:: Aim of the exercise ::
All lines holding the string "ガイドライン改正で" should be copied from the data below.

(Dataset entries)
- - - -
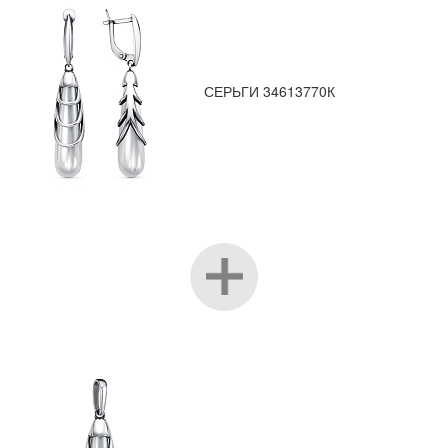
СЕРЬГИ 34613770К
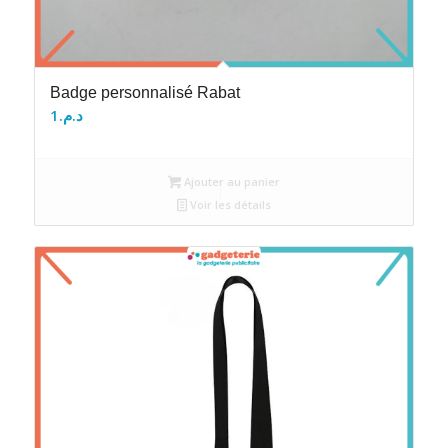
Badge personnalisé Rabat
1
د.م.
Ajouter au panier
Voir les détails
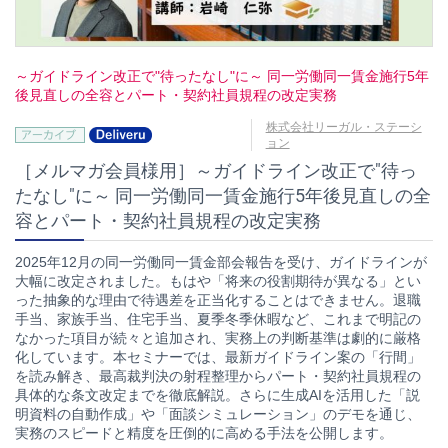
～ガイドライン改正で"待ったなし"に～ 同一労働同一賃金施行5年
後見直しの全容とパート・契約社員規程の改定実務
株式会社リーガル・ステーシ
ョン
［メルマガ会員様用］～ガイドライン改正で"待っ
たなし"に～ 同一労働同一賃金施行5年後見直しの全
容とパート・契約社員規程の改定実務
2025年12月の同一労働同一賃金部会報告を受け、ガイドラインが
大幅に改定されました。もはや「将来の役割期待が異なる」とい
った抽象的な理由で待遇差を正当化することはできません。退職
手当、家族手当、住宅手当、夏季冬季休暇など、これまで明記の
なかった項目が続々と追加され、実務上の判断基準は劇的に厳格
化しています。本セミナーでは、最新ガイドライン案の「行間」
を読み解き、最高裁判決の射程整理からパート・契約社員規程の
具体的な条文改定までを徹底解説。さらに生成AIを活用した「説
明資料の自動作成」や「面談シミュレーション」のデモを通じ、
実務のスピードと精度を圧倒的に高める手法を公開します。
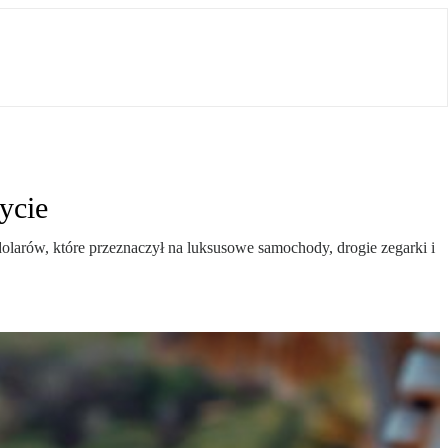
ycie
dolarów, które przeznaczył na luksusowe samochody, drogie zegarki i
- - - -
:: Finished task ::
～ガイドライン改正で"待ったなし"に～ 同一労働同一賃金施行5年
［メルマガ会員様用］～ガイドライン改正で"待っ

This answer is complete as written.